The Participant acknowledges and agrees that the activities set forth in (a)-(c) (above) are adverse to the Company’s interests, and that it would be inequitable for Participant to benefit from this Award should Participant engage in any such activities during or within one year after termination of his or her employment with the Company. The Participant may be released from his or her obligations as stated above only if the Committee (or its duly appointed agent) determines in its sole discretion that such action is in the best interests of the Company and its subsidiaries.
6.    Claw-Back of Award Proceeds. The Committee shall have the authority to unilaterally terminate this Award and/or cause some or all of the proceeds relating to this Award that have been received by the Participant to become immediately due and payable by the Participant to the Company upon the occurrence of any of the following events:
(a)    the Participant’s violation of Section 5 of this Agreement (entitled Non-Competition and Non-Solicitation);
(b)    the material restatement of the Company’s financial statements due to misconduct by the Participant;
(c)    the material restatement of the Company’s financial statements that results in the Participant receiving more compensation under the Award than the Participant would have received absent the incorrect financial statements.
The determination of whether any of the foregoing events has occurred and the extent of the application of this Section to the Participant and this Award shall be determined by the Committee in its sole discretion.
7.    Incorporation of Plan. Notwithstanding anything herein to the contrary, this Award Notice shall be subject to and governed by all the terms and conditions of the Plan, including the powers of the Committee set forth in Section 3 of the Plan.

**Task instructions:**
a) Put this sentence from the award agreement excerpt into Spanish: "The determination of whether any of the foregoing events has occurred and the extent of the application of this Section to the Participant and this Award shall be determined by the Committee in its sole discretion."
b) Go on with the award agreement excerpt, starting right after its last sentence.

**Input data:**
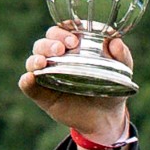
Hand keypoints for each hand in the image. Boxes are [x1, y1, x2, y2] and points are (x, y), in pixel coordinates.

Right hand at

**Answers to the exercise:**
a) La determinación de si ha ocurrido alguno de los eventos anteriores y el alcance de la aplicación de esta Sección al Participante y a esta Adjudicación serán determinados por el Comité a su entera discreción.

b)
8.    Transferability. This Award is personal to the Participant, is non-assignable and is not transferable by Participant in any manner, by operation of law or otherwise, other than by will or the laws of descent and distribution. The Stock to be issued upon the settlement of this Award to the Participant shall be issued, during the Participant’s lifetime, only to the Participant, and thereafter, only to the Participant’s beneficiary. The Participant may designate a beneficiary by providing written notice of the name of such beneficiary to the Company, and may revoke or change such designation at any time by filing written notice of revocation or change with the Company.
9.    No Contract for Continuing Services. Neither the Plan nor this Award Notice shall be construed as creating any contract for continued services between the Company or any of its subsidiaries and the Participant and nothing herein contained shall give the Participant the right to be retained as an employee or consultant of the Company or any of its subsidiaries.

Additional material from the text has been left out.